■ **TEXT UNDER STUDY**:
....

In November of 2021, I read Daniel Henderson’s CPM article WRITE IT UP (ON THE WALL). Henderson wrote: “For years I sensed that something about using VNPS might transform my classes, but failed to fully grasp it. I humbly suggest you also make VNPSs your default work setting.” I remember reading it but not taking action. I failed to fully grasp what it would look like in the classroom or how I would implement it. Looking back, I realize I was missing the boat. Until now.

Regardless of the course, there is no limit to problems that need to be solved up on the wall. It is remarkable what happens in class when students can see what other teams are thinking. Students come into the room telling me that they hope we are working on whiteboards that day. They are much more likely to take risks and make mistakes.

....

■ **YOUR ASSIGNMENT**:
Answer these questions about the text on VNPS, using only what it states:
1. In what month and year did the writer read Daniel Henderson's CPM article?
2. What is the title of that article?
3. What do students tell the writer when they come into the room?

....

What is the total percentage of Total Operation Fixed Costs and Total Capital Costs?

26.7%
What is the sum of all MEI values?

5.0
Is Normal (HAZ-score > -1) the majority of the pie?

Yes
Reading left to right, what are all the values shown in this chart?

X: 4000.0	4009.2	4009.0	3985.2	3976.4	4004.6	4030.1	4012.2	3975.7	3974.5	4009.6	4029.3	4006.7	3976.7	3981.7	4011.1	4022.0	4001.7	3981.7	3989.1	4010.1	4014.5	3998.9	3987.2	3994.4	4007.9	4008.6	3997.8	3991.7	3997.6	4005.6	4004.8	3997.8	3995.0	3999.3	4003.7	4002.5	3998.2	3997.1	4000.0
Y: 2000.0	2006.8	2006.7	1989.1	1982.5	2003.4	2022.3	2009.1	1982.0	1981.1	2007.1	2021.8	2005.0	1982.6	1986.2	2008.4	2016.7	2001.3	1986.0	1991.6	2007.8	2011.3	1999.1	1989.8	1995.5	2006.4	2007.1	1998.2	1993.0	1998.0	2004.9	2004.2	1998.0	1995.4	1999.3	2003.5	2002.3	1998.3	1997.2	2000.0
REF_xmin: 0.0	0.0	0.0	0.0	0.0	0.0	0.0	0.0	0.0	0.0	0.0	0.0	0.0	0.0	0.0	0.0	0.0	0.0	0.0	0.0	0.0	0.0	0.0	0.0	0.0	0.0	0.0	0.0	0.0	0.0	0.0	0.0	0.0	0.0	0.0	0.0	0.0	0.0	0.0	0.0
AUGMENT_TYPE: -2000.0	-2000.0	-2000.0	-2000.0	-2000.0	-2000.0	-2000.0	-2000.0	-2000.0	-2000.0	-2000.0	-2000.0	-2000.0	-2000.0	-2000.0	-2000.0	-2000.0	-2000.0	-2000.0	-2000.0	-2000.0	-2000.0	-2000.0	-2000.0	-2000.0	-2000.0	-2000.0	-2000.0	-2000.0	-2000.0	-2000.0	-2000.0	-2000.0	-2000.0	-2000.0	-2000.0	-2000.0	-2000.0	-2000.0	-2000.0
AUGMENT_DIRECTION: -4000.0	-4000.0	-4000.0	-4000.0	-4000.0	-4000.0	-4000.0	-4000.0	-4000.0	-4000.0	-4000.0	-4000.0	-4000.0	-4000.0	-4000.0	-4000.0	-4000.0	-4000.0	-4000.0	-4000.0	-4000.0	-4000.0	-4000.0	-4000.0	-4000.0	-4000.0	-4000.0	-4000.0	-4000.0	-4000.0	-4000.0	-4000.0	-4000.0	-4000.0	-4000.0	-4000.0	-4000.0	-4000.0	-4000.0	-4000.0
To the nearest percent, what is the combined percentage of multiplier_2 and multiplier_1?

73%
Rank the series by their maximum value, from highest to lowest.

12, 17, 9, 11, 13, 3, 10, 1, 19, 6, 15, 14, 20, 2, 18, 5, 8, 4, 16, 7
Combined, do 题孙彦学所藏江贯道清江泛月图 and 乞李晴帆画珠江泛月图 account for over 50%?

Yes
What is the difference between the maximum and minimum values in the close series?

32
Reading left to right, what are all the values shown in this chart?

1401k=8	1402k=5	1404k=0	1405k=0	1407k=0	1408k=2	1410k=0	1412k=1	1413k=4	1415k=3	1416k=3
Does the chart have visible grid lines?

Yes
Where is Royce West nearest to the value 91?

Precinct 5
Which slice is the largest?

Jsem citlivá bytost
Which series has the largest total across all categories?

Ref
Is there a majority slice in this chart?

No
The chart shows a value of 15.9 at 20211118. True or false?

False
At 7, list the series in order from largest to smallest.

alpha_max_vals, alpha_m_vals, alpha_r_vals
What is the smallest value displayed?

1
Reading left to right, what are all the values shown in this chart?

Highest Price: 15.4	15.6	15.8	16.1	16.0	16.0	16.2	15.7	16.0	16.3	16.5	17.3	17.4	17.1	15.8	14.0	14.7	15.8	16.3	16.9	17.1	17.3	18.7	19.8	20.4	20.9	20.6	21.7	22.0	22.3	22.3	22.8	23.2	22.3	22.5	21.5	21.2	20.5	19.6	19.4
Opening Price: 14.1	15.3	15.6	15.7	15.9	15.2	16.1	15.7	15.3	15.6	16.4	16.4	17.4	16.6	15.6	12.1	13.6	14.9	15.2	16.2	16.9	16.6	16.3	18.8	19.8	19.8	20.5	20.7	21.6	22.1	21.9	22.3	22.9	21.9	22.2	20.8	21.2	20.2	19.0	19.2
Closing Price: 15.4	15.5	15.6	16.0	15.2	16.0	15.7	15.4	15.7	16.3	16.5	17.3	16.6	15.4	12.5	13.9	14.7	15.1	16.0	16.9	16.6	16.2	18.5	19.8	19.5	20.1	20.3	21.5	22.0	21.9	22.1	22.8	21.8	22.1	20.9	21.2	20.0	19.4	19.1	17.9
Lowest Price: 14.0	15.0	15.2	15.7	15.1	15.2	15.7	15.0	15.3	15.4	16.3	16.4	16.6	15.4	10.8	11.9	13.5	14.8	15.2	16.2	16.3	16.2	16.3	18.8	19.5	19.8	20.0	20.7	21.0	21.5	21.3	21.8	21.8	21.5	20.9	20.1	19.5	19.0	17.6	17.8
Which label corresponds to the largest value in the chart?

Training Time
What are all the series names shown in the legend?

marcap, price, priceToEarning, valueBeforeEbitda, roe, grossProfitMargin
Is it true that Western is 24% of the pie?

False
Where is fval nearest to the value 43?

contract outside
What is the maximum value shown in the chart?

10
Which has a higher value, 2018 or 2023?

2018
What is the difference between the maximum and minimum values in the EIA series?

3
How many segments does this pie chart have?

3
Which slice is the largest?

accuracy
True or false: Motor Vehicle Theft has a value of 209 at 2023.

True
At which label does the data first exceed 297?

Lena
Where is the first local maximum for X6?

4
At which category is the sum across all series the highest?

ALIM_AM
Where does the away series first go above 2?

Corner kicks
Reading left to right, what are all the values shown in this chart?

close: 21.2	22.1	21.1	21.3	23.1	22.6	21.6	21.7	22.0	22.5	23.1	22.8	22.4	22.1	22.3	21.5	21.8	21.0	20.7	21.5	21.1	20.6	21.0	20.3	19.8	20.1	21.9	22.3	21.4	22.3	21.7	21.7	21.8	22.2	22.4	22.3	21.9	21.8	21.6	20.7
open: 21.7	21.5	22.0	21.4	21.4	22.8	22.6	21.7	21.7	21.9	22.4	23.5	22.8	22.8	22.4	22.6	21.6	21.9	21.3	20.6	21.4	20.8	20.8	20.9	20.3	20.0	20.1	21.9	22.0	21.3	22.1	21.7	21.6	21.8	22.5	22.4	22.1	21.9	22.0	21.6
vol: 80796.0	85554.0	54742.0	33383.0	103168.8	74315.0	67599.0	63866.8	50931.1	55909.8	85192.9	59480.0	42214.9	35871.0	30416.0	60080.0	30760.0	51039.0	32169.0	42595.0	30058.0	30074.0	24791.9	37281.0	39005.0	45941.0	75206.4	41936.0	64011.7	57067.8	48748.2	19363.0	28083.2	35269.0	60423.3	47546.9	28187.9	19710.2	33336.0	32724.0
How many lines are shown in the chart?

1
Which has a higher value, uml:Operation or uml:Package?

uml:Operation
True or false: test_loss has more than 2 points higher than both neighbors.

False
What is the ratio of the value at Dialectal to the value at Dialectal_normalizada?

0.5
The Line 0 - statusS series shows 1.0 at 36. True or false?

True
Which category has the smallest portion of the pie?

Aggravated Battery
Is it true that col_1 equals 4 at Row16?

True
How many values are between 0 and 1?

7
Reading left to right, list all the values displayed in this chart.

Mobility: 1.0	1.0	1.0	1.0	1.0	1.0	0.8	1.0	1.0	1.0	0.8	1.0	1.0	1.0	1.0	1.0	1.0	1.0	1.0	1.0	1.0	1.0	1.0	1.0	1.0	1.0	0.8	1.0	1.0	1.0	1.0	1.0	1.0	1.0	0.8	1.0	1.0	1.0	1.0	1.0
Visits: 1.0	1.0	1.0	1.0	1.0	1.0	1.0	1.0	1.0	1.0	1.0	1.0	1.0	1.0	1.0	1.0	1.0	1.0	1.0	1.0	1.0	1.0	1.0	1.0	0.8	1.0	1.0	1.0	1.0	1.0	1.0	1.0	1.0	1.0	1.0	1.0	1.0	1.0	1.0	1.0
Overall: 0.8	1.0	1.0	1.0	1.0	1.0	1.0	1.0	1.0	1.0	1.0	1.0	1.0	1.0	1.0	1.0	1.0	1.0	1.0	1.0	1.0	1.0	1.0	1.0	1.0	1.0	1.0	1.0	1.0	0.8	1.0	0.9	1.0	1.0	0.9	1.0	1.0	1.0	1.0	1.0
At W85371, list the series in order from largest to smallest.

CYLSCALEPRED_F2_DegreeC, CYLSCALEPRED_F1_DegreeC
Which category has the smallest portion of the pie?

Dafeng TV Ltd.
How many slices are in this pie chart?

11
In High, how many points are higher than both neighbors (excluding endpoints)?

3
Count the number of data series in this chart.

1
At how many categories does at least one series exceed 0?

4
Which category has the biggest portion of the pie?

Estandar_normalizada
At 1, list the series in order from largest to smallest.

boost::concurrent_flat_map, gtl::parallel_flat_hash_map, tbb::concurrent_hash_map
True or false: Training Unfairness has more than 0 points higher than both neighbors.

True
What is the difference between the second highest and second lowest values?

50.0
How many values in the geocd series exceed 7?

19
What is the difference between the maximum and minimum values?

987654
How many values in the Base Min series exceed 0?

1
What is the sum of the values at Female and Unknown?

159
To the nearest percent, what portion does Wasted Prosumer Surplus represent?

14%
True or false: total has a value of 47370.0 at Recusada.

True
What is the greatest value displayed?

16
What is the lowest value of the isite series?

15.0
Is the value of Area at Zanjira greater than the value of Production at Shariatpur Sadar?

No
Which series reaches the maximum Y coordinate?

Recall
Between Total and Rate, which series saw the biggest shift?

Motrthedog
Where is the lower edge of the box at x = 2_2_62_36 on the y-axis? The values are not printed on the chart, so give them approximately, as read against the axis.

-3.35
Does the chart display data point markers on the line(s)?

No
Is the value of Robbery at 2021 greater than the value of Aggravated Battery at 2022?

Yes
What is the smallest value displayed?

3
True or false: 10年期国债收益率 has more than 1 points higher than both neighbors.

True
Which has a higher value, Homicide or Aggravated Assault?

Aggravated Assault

....

■ **TASK OUTPUT**:
1. November 2021.
2. WRITE IT UP (ON THE WALL).
3. They hope the class is working on whiteboards that day.